Julia Morpeth, Voluntary Services Manager at the Surrey hospice said:
“Our volunteers are absolutely amazing, and we would like to thank every single one of them for the time and energy which they give so freely. Our patients and their families love the interaction and support they get from our volunteers, and our staff are hugely appreciative of the time that they so generously give in helping us to provide the best end of life care we can.”
Mountbatten on the Isle of Wight is hosting an afternoon tea for its volunteers on Thursday 7, and shop volunteers will receive hampers of goodies as a thank you for their support.
Chief executive Nigel Hartley said:
“We are truly grateful to the hundreds of Islanders who volunteer with Mountbatten and give their time to really make a difference to people’s lives. I hope that they are able to join in the celebrations and know how much their involvement with Mountbatten means to those we support.
At a recent volunteer thank you event at Chestnut Tree House children’s hospice in Sussex, CEO Hugh Lowson spoke about how the hours gifted to the charity by volunteers last year made all the difference.
Dee Willmott has volunteered here since 2002, before the hospice first opened the following year, working on reception. She said:
“Chestnut Tree House is a big part of my life. I come every Monday and it gives a structure to my week and the chance to give something back. If I did not have Chestnut Tree House in my life, it would be a lot quieter!

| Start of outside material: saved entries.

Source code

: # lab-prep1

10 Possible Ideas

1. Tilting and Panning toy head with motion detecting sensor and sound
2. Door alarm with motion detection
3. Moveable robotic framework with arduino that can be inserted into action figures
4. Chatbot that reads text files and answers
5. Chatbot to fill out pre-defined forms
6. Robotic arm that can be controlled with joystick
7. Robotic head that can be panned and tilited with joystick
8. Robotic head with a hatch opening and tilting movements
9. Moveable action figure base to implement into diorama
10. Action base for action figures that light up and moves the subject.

But I cannot ever envisage not coming – I love it!”
Steve Richards, HR and Voluntary Services Director said:
“There is no greater gift someone can give to another person than time. Every day we have is precious and that so many volunteers choose to make the gift of using their time helping others through our volunteering opportunities is something that we cherish at Chestnut Tree House.
“I hope that every volunteer knows how much we value their commitment to the work we do together, helping people every day.”

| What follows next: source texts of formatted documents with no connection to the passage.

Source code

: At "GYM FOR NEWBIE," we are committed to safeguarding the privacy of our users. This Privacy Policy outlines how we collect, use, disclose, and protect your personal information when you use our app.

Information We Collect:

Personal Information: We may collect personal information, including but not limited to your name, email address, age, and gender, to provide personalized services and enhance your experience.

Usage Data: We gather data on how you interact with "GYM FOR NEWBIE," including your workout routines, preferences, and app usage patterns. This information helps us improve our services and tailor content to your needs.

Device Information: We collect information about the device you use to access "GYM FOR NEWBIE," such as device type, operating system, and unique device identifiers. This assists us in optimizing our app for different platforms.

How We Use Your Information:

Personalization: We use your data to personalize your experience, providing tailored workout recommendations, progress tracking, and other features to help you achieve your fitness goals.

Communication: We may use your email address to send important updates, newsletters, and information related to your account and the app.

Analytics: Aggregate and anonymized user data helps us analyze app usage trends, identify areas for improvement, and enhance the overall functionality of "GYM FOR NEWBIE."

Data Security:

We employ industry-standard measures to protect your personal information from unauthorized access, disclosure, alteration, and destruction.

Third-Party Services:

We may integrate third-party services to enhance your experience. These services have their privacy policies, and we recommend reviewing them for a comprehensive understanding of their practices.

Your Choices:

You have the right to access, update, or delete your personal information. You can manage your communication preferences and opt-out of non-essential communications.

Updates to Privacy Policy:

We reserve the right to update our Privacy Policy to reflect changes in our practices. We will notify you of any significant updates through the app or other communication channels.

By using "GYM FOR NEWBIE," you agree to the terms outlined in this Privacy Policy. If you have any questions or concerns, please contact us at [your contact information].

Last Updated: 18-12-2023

At Francis House Children’s Hospice the volunteers range in ages from 20 to 92. They are essential to the smooth running of the hospice, and Francis House wants to thank each and every person for giving their time in so many ways.
Sue Altree, a retired teacher from Cheadle Hulme, began volunteering on the Saturday tea-time team in 2002. She said:
“I had a look around and thought what a fantastic cause. I felt inspired by what was going on here and wanted to contribute towards it. I have really enjoyed it and the care team have been great, it is a really happy place to work.”
The hospice is currently calling for more kitchen helpers following the retirement of three dedicated volunteers who gave decades of service.
The brand new volunteer-led project at St Clare Hospice in Essex, Compassionate Neighbours, is helping people tackle loneliness and isolation. Project Manager Stacey Towler outlined the role of a Compassionate Neighbour, saying:
“People living with a life-limiting illness often struggle with loneliness and social isolation. Compassionate Neighbours can really make a difference and offer some extra support. They are a network of trained volunteers who offer their time, companionship and a listening ear to people living in their community who are coping with illness or old age. Compassionate Neighbours help others by visiting regularly; offering companionship and emotional support; helping them to do the things they like doing; and helping them stay connected to the community as well as family and friends.”
Volunteers’ Week runs till Thursday 7 June.